Sunday, November 28, 2010

Pot Bread

The inside of the second loaf.

Have you all ever heard of pot bread? I know I hadn't until I was perusing through one of my favorite blogs and happened upon the recipe. I'm a visual person and just by the looks of the bread in the photo I decided that It was a must try, it was also a great way to use the Rachel Ray cast iron casserole dish that was begging to come off the kitchen bench. I made this recipe twice trying out the different fermenting times that were suggested. This recipe said that the dough would need to ferment between 12 to 18 hours  and then after a final addition of butter it would need to sit for another 2 hours or so. I decided to follow the exact measurements (outside of letting my bread sit in a about 1/2 cup olive oil while it fermented) and use a 12 hour fermenting period the first time and see what my results would be. The bread from the first batch was absolutely wonderful. The crust was crispy and buttery and the inside was just a chewy goodness. The bread was so flavorful that it didn't need any butter or cheese in my opinion. I gave my first batch 2 thumbs up! I have a pretty large oval cast iron pot to put the bread in but it did not fill the pot enough to give me the height I would like my loaves to have, so for my second try I decided to do one and a half times the recipe and I also let it sit for the full 18 hours. When I checked the bread in the morning to mix in the butter it was bubbling like swamp thing but it smelled fine. After it rose a second time and the dough was placed in the oven I noticed the scent of great bread still filled the house so I assumed everything was fine. When I took the bread out it had the same wonderful crust and color but after my first taste I realized that my dough was reminiscent of sourdough.
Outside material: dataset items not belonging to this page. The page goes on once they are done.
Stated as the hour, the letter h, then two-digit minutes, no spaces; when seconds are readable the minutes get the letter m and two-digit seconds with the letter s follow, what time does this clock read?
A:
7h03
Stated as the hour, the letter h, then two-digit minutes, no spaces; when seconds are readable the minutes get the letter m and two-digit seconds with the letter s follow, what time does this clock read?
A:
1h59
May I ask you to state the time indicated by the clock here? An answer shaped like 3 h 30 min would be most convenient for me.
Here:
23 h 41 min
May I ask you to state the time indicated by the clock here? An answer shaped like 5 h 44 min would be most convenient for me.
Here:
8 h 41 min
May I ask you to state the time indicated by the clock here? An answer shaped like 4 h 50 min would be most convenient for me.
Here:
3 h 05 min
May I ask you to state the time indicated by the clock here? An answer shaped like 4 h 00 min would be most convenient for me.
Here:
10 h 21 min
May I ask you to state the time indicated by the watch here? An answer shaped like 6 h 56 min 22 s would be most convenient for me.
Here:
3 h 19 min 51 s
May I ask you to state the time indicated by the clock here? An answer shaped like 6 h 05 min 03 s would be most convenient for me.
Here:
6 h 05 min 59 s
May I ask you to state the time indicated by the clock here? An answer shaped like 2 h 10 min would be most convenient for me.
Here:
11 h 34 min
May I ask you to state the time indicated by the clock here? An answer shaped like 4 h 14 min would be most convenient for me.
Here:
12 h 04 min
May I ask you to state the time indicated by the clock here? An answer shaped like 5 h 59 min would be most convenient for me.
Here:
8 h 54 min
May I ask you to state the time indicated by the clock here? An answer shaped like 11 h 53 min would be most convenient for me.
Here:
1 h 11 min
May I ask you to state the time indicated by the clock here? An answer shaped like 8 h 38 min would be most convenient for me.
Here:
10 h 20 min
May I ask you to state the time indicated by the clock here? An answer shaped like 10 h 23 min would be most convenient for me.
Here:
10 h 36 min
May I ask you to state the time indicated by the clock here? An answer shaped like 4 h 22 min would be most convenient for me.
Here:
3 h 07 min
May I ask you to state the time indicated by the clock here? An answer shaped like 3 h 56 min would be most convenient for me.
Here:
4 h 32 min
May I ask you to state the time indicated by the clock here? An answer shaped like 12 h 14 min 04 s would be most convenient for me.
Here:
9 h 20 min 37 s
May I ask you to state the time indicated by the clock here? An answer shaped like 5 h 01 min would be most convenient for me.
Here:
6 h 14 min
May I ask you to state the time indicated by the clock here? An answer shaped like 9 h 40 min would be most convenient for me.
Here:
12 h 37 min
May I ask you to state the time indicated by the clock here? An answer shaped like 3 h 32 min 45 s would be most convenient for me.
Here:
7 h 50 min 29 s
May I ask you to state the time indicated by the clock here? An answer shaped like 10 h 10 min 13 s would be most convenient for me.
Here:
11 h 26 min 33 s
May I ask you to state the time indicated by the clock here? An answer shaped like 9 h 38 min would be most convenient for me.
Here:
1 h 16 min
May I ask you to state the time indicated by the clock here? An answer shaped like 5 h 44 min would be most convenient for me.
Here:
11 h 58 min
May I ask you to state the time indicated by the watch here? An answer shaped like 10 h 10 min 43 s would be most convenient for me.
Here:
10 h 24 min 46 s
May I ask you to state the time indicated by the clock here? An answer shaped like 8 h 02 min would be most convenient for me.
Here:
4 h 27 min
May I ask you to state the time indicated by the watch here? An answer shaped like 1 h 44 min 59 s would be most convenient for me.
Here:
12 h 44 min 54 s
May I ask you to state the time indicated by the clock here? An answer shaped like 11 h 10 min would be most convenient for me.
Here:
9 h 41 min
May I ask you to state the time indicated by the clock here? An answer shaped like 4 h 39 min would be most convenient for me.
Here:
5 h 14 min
I am a fan of sourdough but that s not what I was going for and it was a hit or miss amongst the family whereas the first one was a absolute hit. I would recommend letting this dough sit only for 12 hours and I would like to tell everyone that I didn't use all purpose flour but bread flour. When making breads where you want to achieve a chewy texture bread flour/high gluten flour is the way to go.
The first loaf

The inside of the first loaf.

The outside of the second loaf.

No-Knead White Bread (

4 cups all purpose flour
2 tbsp sugar
2 tsp salt
3/4 tsp instant yeast
1 3⁄4 cups + 2 tbsp ice water
2 tbsp butter, melted and cooled
In a large bowl, stir together flour, sugar, salt, yeast and ice water until well combined. Dough should be thick and slightly sticky. Add a few tablespoons more flour if dough is too soft; add a bit more water if it is too dry and the flour is not incorporating well. Brush top of dough with some vegetable oil to prevent sticking, then cover with plastic wrap and let stand at room temperature for 12-18 hours.
Pour melted butter into risen dough and stir vigorously, until well incorporated. Cover bowl again and let dough rise for 2 – 2 1/2 hours.
Preheat oven to 450F. Place a dutch oven inside for about 20 minutes, until both it and the oven are hot.
Remove dutch oven from oven and, working carefully, pour bread dough into the dutch oven, trying to deflate it as little as possible. Sprinkle with water and put the lid on the oven.
Lower oven temperature to 425F. Bake bread for 50 minutes with the lid on. Check the bread to see if it is browning. If not, remove the lid at this point. Bake for an additional 20 minutes. Check the bread with an instant-read thermometer and when it has reached about 207F it is done.
Turn bread out onto a wire rack to cool before slicing.